Dataset records below:
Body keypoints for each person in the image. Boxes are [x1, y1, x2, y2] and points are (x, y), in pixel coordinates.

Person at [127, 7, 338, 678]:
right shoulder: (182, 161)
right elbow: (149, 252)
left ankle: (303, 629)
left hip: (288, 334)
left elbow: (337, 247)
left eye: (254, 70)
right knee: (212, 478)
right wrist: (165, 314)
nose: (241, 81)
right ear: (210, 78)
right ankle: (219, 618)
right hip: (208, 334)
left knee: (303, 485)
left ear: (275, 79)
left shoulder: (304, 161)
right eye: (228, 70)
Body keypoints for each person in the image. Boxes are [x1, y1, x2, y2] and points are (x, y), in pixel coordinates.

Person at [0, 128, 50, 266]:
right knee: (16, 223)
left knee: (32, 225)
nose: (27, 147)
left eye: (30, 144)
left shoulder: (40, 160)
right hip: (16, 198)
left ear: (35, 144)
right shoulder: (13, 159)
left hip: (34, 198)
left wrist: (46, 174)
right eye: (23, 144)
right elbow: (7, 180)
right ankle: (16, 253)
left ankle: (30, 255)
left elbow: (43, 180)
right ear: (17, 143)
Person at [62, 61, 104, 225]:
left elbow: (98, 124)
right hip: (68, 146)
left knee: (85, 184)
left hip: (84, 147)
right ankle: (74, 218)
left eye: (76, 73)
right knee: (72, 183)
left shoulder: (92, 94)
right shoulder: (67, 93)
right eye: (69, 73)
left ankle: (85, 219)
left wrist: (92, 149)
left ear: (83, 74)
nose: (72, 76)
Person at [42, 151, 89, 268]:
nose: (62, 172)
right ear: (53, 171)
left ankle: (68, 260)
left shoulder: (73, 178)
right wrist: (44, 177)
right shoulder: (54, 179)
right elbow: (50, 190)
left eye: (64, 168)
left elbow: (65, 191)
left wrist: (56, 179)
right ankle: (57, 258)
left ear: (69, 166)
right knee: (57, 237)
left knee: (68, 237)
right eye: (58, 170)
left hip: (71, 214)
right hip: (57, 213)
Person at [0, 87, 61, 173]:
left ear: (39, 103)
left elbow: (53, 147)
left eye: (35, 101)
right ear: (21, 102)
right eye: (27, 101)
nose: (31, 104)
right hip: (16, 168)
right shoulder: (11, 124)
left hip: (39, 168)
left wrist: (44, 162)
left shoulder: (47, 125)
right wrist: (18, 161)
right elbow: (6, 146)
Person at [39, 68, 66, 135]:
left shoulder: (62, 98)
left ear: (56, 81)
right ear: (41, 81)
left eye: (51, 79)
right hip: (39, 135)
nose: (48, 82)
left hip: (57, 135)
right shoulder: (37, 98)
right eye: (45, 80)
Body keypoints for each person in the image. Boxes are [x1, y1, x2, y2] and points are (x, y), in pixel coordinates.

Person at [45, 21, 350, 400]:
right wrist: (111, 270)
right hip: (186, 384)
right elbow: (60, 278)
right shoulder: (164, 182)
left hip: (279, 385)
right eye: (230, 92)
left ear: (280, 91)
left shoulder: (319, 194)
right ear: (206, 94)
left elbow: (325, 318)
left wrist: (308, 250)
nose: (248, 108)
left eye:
End of Dataset records.
Dataset records below:
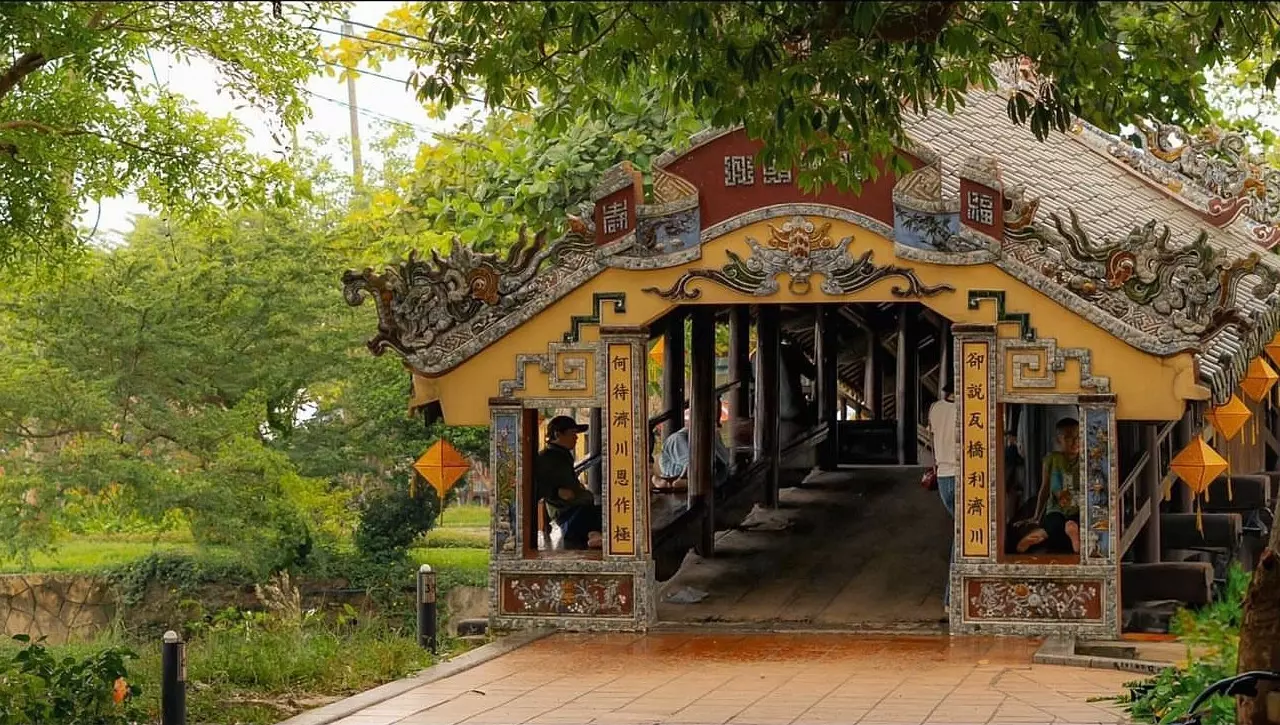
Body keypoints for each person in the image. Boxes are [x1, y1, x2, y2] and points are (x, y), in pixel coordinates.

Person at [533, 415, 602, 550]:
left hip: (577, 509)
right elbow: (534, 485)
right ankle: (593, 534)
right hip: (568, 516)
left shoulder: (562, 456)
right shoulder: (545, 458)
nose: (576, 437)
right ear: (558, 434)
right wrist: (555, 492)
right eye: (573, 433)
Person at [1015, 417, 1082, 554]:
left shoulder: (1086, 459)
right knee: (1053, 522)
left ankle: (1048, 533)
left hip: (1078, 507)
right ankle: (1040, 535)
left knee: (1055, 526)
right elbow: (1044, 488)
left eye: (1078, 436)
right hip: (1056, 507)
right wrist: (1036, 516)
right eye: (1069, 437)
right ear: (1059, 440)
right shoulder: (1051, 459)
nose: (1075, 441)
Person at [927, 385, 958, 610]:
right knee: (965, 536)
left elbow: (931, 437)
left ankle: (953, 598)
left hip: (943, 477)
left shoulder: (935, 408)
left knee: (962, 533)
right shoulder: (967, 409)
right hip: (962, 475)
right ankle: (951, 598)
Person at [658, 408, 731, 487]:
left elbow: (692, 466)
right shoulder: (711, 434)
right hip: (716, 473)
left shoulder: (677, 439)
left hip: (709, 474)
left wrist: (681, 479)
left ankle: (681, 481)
End of Dataset records.
Dataset records below:
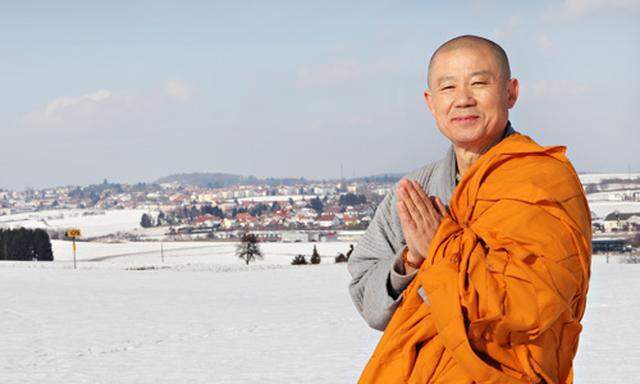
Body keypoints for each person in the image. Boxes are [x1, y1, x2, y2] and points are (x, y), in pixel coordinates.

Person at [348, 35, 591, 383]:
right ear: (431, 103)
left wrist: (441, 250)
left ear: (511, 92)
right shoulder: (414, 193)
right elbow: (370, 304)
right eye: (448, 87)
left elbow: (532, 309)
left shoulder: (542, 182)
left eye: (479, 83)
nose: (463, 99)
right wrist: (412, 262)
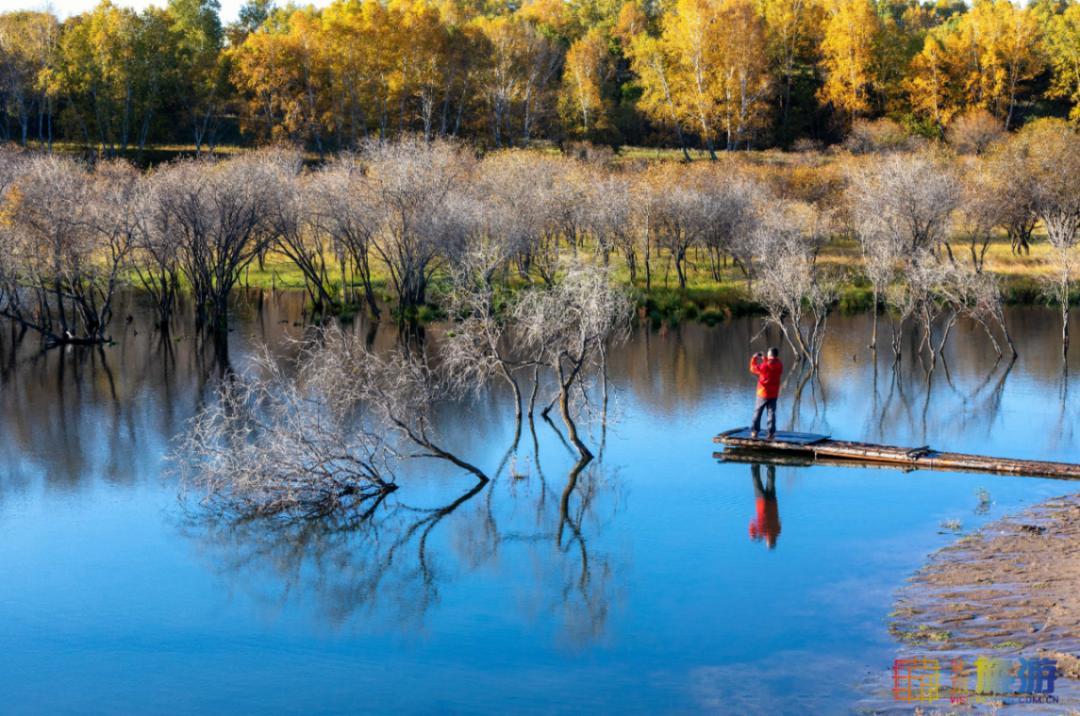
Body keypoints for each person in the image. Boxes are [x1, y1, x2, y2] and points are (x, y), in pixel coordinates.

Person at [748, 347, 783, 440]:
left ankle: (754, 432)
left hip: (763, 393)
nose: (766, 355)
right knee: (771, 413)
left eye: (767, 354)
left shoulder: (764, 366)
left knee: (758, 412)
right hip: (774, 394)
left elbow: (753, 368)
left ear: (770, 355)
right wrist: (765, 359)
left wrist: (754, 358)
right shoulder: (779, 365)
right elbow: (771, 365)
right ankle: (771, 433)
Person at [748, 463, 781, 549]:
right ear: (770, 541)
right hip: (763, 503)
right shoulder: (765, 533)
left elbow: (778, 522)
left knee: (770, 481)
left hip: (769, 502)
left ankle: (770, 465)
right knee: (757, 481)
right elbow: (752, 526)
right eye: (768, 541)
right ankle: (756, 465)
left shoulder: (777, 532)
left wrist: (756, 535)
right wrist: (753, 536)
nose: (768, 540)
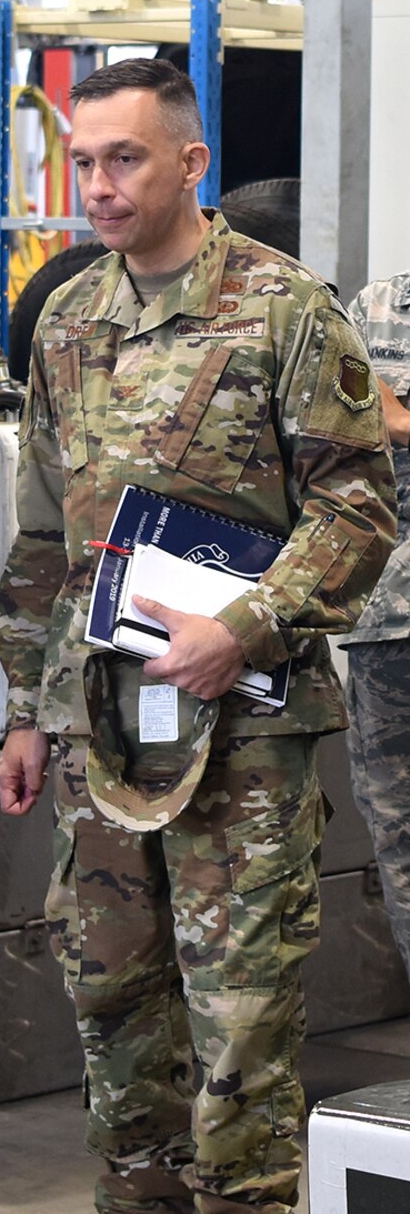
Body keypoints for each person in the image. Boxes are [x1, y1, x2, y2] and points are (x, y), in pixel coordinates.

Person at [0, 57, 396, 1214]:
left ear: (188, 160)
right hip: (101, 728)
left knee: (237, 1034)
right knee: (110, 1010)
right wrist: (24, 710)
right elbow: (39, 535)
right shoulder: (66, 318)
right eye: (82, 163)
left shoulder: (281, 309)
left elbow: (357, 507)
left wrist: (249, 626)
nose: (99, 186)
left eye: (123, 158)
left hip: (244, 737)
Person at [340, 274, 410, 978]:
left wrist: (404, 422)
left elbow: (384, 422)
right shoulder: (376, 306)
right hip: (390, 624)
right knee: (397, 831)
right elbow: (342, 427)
End of Dataset records.
> **Directions for this task**:
Retype the portion of the data above that starts on the line with "left ankle: (953, 598)" and finishes on the line with "left ankle: (681, 481)", including both of those lines.

> **Exercise answer**:
left ankle: (953, 598)
left hip: (943, 477)
left shoulder: (935, 408)
left knee: (962, 533)
right shoulder: (967, 409)
right hip: (962, 475)
right ankle: (951, 598)
Person at [658, 408, 731, 487]:
left elbow: (692, 466)
right shoulder: (711, 434)
right hip: (716, 473)
left shoulder: (677, 439)
left hip: (709, 474)
left wrist: (681, 479)
left ankle: (681, 481)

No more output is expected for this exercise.